Their second test focused on the addition of a $20 activation fee to a $6 per month subscription fee. There was no difference in conversion between the control ($6 per month) and the test ($6 per month + $20 upfront activation fee). However, revenue increased 99% – based on average lifetime customer value. The point being the impact of the activation fee, albeit painful, decreases over time and as the product continues to provide customers perceived value the pain of the fee is forgotten.

The crux of what Dr. McGlaughlin and his team found can be summed up in three key points:

1)  Avoid metric isolation – focusing on a single metric such as conversion rate can lead to poor decisions. In the table below you can see if the marketer focused on conversion and/or cancellation rates they would boat.

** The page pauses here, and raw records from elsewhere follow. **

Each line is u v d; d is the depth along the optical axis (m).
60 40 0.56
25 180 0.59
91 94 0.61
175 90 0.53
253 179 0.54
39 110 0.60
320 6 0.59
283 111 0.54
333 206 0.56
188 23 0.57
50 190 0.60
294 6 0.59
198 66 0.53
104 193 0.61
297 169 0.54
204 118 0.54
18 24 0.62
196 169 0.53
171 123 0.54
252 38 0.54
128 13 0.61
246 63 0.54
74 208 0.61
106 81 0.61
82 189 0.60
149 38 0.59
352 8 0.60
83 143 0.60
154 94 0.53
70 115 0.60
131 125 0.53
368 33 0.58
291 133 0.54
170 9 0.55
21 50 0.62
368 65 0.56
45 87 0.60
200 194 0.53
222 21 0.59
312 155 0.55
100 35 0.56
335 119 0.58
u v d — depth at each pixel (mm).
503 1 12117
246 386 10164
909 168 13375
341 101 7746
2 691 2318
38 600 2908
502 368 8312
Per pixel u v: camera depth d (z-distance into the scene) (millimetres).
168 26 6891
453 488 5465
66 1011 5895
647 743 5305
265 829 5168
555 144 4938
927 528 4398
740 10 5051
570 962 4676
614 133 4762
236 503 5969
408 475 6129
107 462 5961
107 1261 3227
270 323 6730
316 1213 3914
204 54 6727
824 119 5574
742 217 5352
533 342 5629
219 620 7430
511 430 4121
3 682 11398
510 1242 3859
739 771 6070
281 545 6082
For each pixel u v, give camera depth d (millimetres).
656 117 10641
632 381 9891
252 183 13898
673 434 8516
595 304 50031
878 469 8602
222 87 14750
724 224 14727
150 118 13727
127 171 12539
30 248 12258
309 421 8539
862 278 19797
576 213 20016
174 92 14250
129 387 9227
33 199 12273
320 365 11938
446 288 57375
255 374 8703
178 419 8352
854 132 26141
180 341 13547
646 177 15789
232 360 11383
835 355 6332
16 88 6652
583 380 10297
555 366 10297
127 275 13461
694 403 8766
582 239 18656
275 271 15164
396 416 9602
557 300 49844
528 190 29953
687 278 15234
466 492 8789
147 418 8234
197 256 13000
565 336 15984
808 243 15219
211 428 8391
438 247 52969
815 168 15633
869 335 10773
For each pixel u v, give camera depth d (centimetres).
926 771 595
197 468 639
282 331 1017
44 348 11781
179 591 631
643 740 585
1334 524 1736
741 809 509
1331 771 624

Metrics are best used in conjunction to tell a story and in this test the best story is told by including total revenue.


At the $3.99 price point the total revenue is maximized at $45,189, a 163% lift over the best converting price of $0.99.

2)  Keep an eye out for value deflation – discounting, especially when discounts are applied in sequence if the initial offer is not accepted can seriously damage the perceived value of the brand and lead to increased churn in subscription models. I saw this personally play out during my days in circulation for the Los Angeles Times.

3)  Beware of cost perception – cost is only one variable in the choice equation. We can alter material factors such as price, mental factors such as friction or the amount of cognitive energy it takes to consume a promotional piece, or both can be altered. A common suggestion that Marketing Experiments presents is to make it easier on the consumer to select a product and check out by reducing the mental friction. This can be accomplished in numerous ways including altering the presentation of images to make the eye path more linear; moving the check out box up in the ad; and highlighting “best value” options.

As a final note the researchers presented evidence of one constant in this ever changing world – that is the consumers determine the price they are willing to pay. It is our job as marketers to first establish brand value and then guide the customer to the ideal price.